Restock, repackage, resell

Chris Reid’s business of reselling goods has grown during the pandemic due to high demand for non-essential items


Photo courtesy of Chris Reid

When the COVID-19 pandemic hit, everyone remembers being met with empty shelves at grocery stores—no toilet paper, hand soap, flour and other items. As this turned into a problem for many, Senior Chris Reid took it as an opportunity for a business he has had since his freshman year of high school, where he sources non-essential products from supply chain shortages and then resells them on Amazon. 

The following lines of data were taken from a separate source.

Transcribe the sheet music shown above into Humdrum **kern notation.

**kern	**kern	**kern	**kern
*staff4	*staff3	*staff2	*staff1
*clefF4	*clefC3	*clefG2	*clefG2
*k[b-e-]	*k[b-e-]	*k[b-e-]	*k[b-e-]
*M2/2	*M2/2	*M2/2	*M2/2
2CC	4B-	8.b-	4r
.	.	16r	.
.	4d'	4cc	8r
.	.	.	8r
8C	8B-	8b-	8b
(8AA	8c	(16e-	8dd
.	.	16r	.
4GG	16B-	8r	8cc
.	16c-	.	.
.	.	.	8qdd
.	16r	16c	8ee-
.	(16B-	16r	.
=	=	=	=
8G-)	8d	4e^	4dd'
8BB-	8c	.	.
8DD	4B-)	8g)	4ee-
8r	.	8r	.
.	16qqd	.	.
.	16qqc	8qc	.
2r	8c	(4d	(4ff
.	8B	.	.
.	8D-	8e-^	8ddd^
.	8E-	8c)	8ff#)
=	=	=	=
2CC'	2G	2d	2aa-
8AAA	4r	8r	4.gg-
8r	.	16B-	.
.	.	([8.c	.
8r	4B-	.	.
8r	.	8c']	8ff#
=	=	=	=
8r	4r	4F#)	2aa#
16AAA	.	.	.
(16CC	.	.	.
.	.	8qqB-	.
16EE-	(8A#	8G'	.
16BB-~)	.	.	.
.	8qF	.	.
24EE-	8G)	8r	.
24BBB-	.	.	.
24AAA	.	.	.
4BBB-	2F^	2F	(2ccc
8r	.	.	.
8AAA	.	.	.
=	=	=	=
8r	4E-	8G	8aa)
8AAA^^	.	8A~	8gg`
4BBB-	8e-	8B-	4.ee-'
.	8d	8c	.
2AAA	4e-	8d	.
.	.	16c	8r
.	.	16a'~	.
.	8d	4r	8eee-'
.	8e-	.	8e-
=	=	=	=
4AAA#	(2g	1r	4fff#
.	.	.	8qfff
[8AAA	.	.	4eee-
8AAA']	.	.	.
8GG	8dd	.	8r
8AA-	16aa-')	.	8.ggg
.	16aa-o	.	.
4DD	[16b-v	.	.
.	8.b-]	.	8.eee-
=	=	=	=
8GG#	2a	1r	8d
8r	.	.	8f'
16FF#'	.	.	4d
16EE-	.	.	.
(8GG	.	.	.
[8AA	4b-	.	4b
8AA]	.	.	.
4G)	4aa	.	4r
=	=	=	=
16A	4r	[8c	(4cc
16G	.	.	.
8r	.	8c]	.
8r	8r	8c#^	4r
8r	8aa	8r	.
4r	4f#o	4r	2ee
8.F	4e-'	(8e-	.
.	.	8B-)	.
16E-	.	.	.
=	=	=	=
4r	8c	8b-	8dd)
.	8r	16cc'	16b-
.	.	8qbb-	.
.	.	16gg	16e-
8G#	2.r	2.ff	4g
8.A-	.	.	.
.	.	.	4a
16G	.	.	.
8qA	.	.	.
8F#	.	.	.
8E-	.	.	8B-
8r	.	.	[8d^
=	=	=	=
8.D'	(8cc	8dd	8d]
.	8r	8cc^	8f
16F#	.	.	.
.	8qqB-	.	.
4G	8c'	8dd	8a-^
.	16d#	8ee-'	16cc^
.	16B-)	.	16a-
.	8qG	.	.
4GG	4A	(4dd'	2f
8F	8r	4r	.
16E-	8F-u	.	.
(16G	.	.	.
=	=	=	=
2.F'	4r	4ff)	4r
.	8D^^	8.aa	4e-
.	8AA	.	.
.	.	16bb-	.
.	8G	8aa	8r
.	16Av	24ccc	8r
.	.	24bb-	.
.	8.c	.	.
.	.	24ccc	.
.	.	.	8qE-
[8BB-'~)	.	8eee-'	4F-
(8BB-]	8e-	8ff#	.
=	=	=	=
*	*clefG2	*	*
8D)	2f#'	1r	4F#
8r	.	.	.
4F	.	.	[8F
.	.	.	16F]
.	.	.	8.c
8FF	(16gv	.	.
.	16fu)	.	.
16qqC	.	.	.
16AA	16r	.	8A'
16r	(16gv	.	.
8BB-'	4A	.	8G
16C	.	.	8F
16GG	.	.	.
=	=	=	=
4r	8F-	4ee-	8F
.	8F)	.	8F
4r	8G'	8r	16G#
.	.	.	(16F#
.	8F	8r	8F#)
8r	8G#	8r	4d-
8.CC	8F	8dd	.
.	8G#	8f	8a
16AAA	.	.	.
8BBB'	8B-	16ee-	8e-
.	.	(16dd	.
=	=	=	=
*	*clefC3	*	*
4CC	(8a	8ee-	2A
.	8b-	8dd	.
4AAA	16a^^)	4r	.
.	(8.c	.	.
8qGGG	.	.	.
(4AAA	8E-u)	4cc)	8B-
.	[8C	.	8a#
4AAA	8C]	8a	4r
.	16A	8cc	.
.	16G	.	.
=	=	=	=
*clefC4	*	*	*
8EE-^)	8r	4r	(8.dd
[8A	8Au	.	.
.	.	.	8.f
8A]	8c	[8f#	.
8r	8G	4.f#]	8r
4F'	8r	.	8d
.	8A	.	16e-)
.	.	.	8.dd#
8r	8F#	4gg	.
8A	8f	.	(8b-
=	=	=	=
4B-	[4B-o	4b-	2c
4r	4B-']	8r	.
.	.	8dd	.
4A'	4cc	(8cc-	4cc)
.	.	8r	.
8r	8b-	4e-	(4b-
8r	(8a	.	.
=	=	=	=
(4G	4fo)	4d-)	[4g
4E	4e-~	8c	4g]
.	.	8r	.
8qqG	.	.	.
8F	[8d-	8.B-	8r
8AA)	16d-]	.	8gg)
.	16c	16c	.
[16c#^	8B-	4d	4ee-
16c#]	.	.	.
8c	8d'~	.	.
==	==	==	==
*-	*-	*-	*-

According to Reid, companies like to have a “tight supply” of their goods, meaning that if they project they’re going to sell 3,000 items, they won’t stock more than 4,000. Because no company anticipated how drastic the pandemic’s effects would be, there were many non-essential items with high demand and low supply that Reid was able to source and sell, such as sporting goods like weights. Even though Reid was able to capitalize on the home-gym craze, the pandemic made his business a whole lot busier.

“Because the demand was so high, it was hard to keep up with the logistics of getting everything out on time and responding to customers and everything. I’m just one person and I have about 5000 orders in a month,” Reid said. 

In regard to profits, Reid said there are “low margins but high volumes,” meaning that even if he only makes $10 off of one item, if he sells hundreds of that item it ends up being worth it. While this may seem like an opportunistic business model, Reid believes that if people want something enough to pay a higher price, then that’s their choice. 

“People have been saying, ‘You’re charging $200 for a set of dumbbells when they normally go for $110,’ and then people just assume that I’m trying to rip them off. I guess what I’m trying to say is that it’s not like that, because if somebody is willing to pay a price for a certain item, they should be able to pay that price just to have it.”

Right now, Reid has one person working for him two days a week to help with organization. Reid spends anywhere between two and 10 hours a day managing the business. According to Reid, the structure of his business is “ever-changing,” so he doesn’t know if he will continue into college.

“Currently the business is based off of the supply shortages due to COVID-19. By the time I go to college, the supply chain will probably be caught up and there won’t be as many opportunities, so it probably won’t be worth it for me to take the time,” Reid said. “But, I’m always looking for an opportunity 24/7.”